The situation rekindles the debate on the effectiveness of different approaches to combating organised crime and the structures that finance it. When compared, Operation Contenção and Operation Hidden Carbon reveal two distinct strategies: one that perpetuates the cycle of violence, and another that targets the structures sustaining the complex web of connections that fund organised crime in the country. In this regard, the President of Brazil, Luiz Inácio Lula da Silva, described Operation Contenção as “disastrous,” arguing that the fight against organised crime must be coordinated and aimed at striking its “backbone” — that is, the financial structures that extend beyond the favelas and expose the direct involvement of supposedly lawful institutions, as demonstrated by Operation Hidden Carbon. Nevertheless, this understanding remains far removed from the prevailing popular perception of the issue.
The persistence of this distorted perception exposes the deeper moral and political structures that allow violence to reproduce itself as a social norm.
Conclusion: Policy Paths and Accountability
What emerges from this trajectory is a portrait of a State trapped within its own cycle of violence — both its cause and its consequence. The public insecurity and violence that torments the population and the growing factions dominate parts of Brazil in a regime of fear. However, the complex power structure that feeds and facilitates this reality and integrates the economic and political sectors of the Brazilian upper echelons — that is, the country’s highest social and institutional strata — remains absent from the dishonest, simplistic image to which the popular media reduces the issue. The marginalisation of the vulnerable and racialised population, doubly victimised by extra-state and state violence, receives broad popular support, with the normalisation of extermination as a measure of “salvation” of the Brazilian people.
Expressions such as “cleaning” and “disposal” began to occupy the popular vocabulary, legitimising the genocide of racialised bodies under the pretext of restoring order. It is a discursive process of dehumanisation that converts extermination into a moral spectacle, anaesthetising society in the face of barbarism.
The cycle, however, is self-perpetuating. The First Capital Command (PCC), the most significant criminal faction in the country, today with more than 35,000 members, was born in 1993 as a direct reaction to the Carandiru Massacre, which was, until then, the deadliest police-perpetrated massacre.
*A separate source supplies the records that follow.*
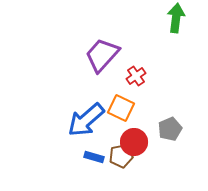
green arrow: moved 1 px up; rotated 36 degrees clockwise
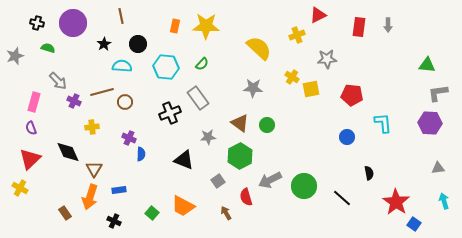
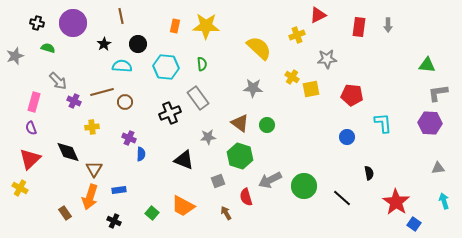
green semicircle at (202, 64): rotated 48 degrees counterclockwise
green hexagon at (240, 156): rotated 15 degrees counterclockwise
gray square at (218, 181): rotated 16 degrees clockwise
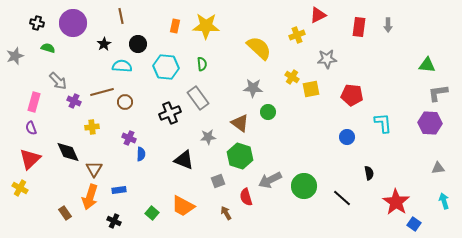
green circle at (267, 125): moved 1 px right, 13 px up
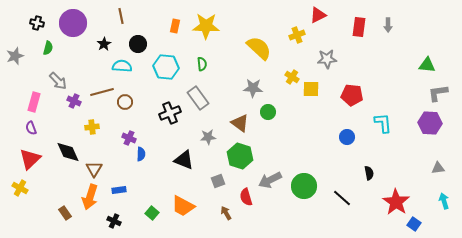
green semicircle at (48, 48): rotated 88 degrees clockwise
yellow square at (311, 89): rotated 12 degrees clockwise
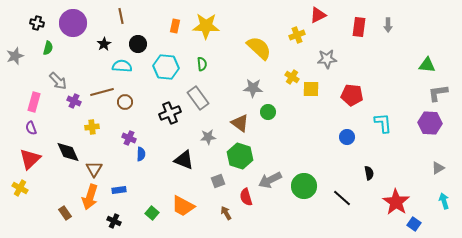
gray triangle at (438, 168): rotated 24 degrees counterclockwise
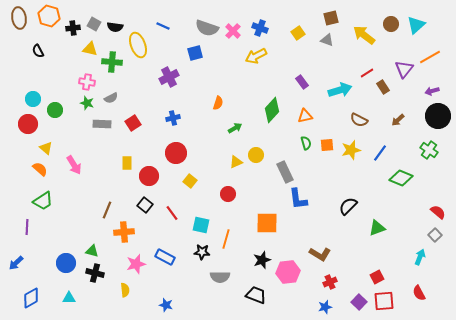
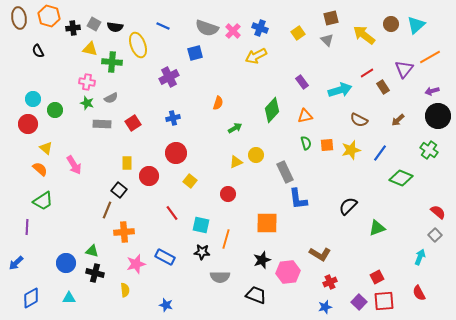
gray triangle at (327, 40): rotated 24 degrees clockwise
black square at (145, 205): moved 26 px left, 15 px up
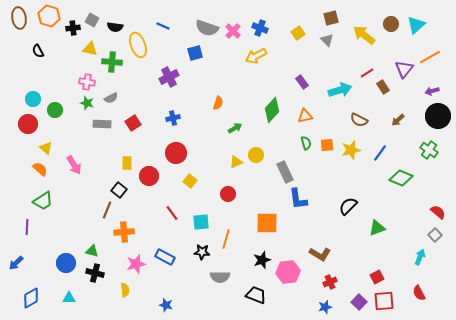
gray square at (94, 24): moved 2 px left, 4 px up
cyan square at (201, 225): moved 3 px up; rotated 18 degrees counterclockwise
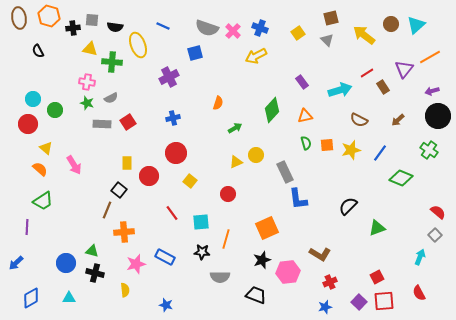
gray square at (92, 20): rotated 24 degrees counterclockwise
red square at (133, 123): moved 5 px left, 1 px up
orange square at (267, 223): moved 5 px down; rotated 25 degrees counterclockwise
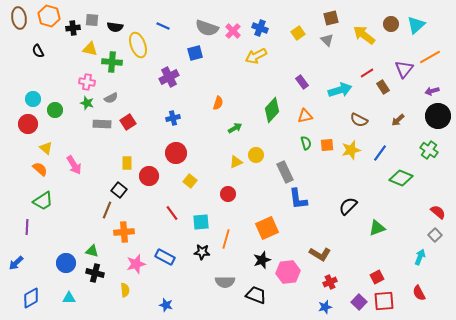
gray semicircle at (220, 277): moved 5 px right, 5 px down
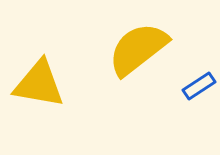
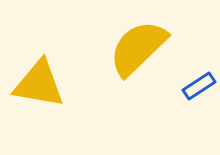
yellow semicircle: moved 1 px up; rotated 6 degrees counterclockwise
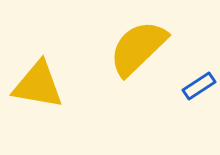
yellow triangle: moved 1 px left, 1 px down
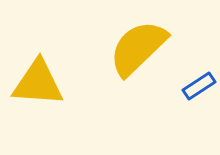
yellow triangle: moved 2 px up; rotated 6 degrees counterclockwise
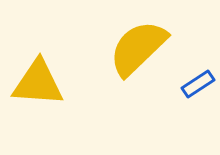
blue rectangle: moved 1 px left, 2 px up
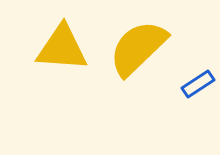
yellow triangle: moved 24 px right, 35 px up
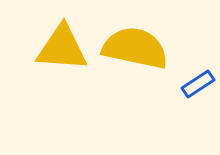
yellow semicircle: moved 3 px left; rotated 56 degrees clockwise
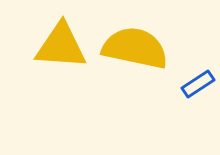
yellow triangle: moved 1 px left, 2 px up
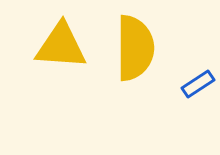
yellow semicircle: rotated 78 degrees clockwise
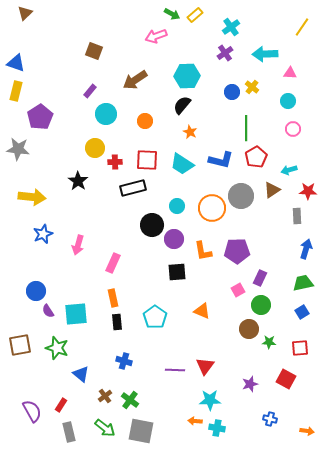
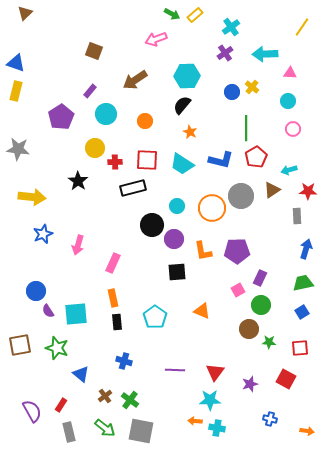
pink arrow at (156, 36): moved 3 px down
purple pentagon at (40, 117): moved 21 px right
red triangle at (205, 366): moved 10 px right, 6 px down
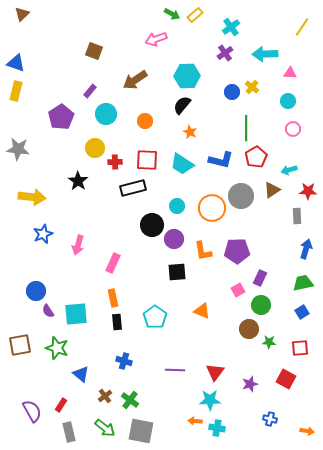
brown triangle at (25, 13): moved 3 px left, 1 px down
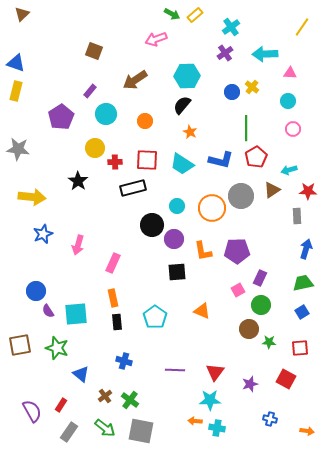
gray rectangle at (69, 432): rotated 48 degrees clockwise
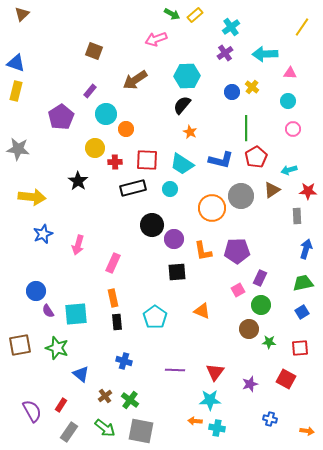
orange circle at (145, 121): moved 19 px left, 8 px down
cyan circle at (177, 206): moved 7 px left, 17 px up
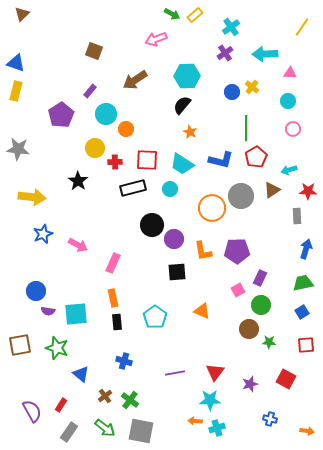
purple pentagon at (61, 117): moved 2 px up
pink arrow at (78, 245): rotated 78 degrees counterclockwise
purple semicircle at (48, 311): rotated 48 degrees counterclockwise
red square at (300, 348): moved 6 px right, 3 px up
purple line at (175, 370): moved 3 px down; rotated 12 degrees counterclockwise
cyan cross at (217, 428): rotated 28 degrees counterclockwise
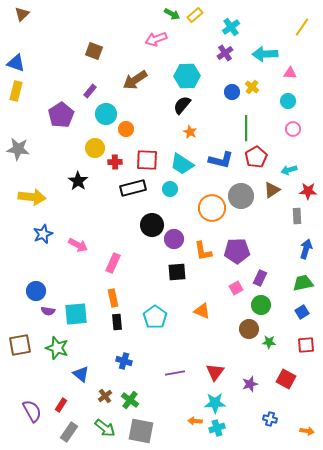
pink square at (238, 290): moved 2 px left, 2 px up
cyan star at (210, 400): moved 5 px right, 3 px down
Now, the massacre in Complexo do Alemão repeats history in a new guise. The consequence of police violence has never been — and never will be — the reduction of crime. It reinforces the resentment, distrust and hatred of populations that have never known the State as a shelter. Bodies considered disposable are quickly replaced by gangs, with thousands of young people at their disposal, fueled by the feeling of revenge and indignation, renewing the cycle of violence, hatred and exclusion.
As long as the State insists on ruling by death, each new massacre will only reaffirm the failure of the citizenship project in Brazil. While structural changes are neglected, and the structures that feed criminality remain unchanged, barbarism, disguised as justice, will continue to be the most faithful face of what the Brazilian State historically is: a failed project, which, with selectivity and exclusion, proves incapable of protecting the life it claims to represent and achieving the objectives formally enshrined in its Constitution.